19 Jun 2011 1702H

Where do user experience problems come from?

If we accept that user experience is a person’s conversation with numerous elements of a service or technology offering — they need not and indeed should not have to know anything about the technologies and business models that gird that face-level interaction — then it also quickly becomes apparent that user experience problems arise from various failings of the layers and components that support that surface.

Typically as UX professionals we’re often called upon to solve problems having to do with the cross-streets of user-facing strategy and implementation, either some absence of understanding, perhaps unsubstantiated assumptions made about that user’s real needs, and how they were concretized in the user interface, that itself is comprised of some usability problem due to structure, which translates further into poor assumptions made regarding the communication design or interaction design.

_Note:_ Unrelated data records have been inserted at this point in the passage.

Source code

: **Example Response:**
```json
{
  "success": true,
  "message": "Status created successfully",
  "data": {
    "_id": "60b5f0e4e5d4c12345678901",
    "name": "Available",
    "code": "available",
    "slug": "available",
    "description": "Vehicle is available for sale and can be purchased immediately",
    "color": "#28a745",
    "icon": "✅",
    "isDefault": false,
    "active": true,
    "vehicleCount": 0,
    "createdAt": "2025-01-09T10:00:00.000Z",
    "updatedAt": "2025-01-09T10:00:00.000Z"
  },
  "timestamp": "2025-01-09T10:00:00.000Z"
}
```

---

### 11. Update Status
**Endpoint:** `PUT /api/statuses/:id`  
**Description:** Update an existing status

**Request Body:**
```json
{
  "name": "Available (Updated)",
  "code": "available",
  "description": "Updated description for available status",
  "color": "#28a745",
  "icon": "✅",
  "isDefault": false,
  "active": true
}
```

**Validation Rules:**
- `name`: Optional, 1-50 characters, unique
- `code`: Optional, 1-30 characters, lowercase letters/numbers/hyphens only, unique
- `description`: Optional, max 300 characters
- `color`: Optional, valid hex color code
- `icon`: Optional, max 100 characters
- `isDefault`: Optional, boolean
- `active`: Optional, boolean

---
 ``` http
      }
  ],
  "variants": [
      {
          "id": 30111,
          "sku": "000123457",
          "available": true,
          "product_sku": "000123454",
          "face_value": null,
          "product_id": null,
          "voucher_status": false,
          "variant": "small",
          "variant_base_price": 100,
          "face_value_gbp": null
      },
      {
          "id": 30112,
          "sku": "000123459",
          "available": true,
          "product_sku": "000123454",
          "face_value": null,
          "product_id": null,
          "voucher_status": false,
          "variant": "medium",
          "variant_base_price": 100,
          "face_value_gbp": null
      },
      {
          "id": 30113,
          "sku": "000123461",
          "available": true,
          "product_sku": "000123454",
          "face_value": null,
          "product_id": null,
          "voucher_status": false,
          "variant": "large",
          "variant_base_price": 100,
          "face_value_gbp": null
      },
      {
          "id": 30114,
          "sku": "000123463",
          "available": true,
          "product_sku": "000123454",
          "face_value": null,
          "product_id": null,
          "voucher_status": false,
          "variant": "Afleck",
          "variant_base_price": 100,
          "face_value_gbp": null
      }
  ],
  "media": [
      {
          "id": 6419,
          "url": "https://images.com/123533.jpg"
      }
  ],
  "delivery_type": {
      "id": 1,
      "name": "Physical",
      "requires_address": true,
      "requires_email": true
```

Garrett’s famous Elements of User Experience model (Strategy-Scope-Structure-Skeleton-Surface) can be simplified a bit further to reveal that user experience problems can be diagnosed and treated at one of three levels:

1) Surface level UX problems. While assumptions were substantially if not fundamentally correct about the user’s needs and that their requirements were adequately captured and realized in the UI, something failed between the translation from structure to the UI, either due to interactions between the graphic design, the information architecture, and the interaction design, performance issues having to do with the technical architecture or implementation, or failures of the interaction design on the whole. Usability tests and observations of user behaviors, whether contextual or quantitative, will reveal these problems. Interaction design and communications design changes are required here to correct these types of problems. Many UXers, Front-End Engineers, Graphic Designers, IxDs, Rich Media professionals are engaged in trying to implement at this level.

2) Structure level UX problems. Although the assumptions made about the user’s needs were substantially or fundamentally correct (or validated as such through prototyping), they were not translated or integrated into well-structured labels, organizing schemes, hierarchies, categories, mappings, functional blocks and modules of interactions. This is a failure to adequately capture understanding of the user’s mental model and translate this into the touchpoints where the user interacts with the service or the technology and will almost certainly affect everything downstream of it, but often this is the root cause of the problem, not per se the surface UI, which is only the control layer. Most UXers who call themselves IAs and IxDs are engaged here, trying to implement at this level. The major challenges at this level involve understanding the strategy, translating the strategy into the structure, then integrating it into some kind of whole for handoff to creatives and technologists.

3) Strategic level UX problems. The fundamental assumptions about the user’s needs were substantially incorrect, due in part to absence of learnings, user engagement, validations, and that any requirements derived from these learnings were essentially poorly translated due to this lack of understanding. This is perhaps the most difficult type of problem to diagnose since the assumptions about the user translate forward into bad results in the structure and the surface, but this is the root cause of the problem. If the fundamental business assumptions that undergird the service or technology offering are incorrect, this is quite likely a fatal error that no amount of implementation optimization or spin can ever help recover. Comparatively few UX professionals are engaged at this level, but this is where they can have the greatest impact not as value-adders, but as value-creators, by using integrative thinking on observations collected from multiple data sources: indirect or secondary sources like service data, quantitative usage data; primary or direct sources like contextual observations, surveys, usability tests, interviews, anecdotes, complaint reports, so on.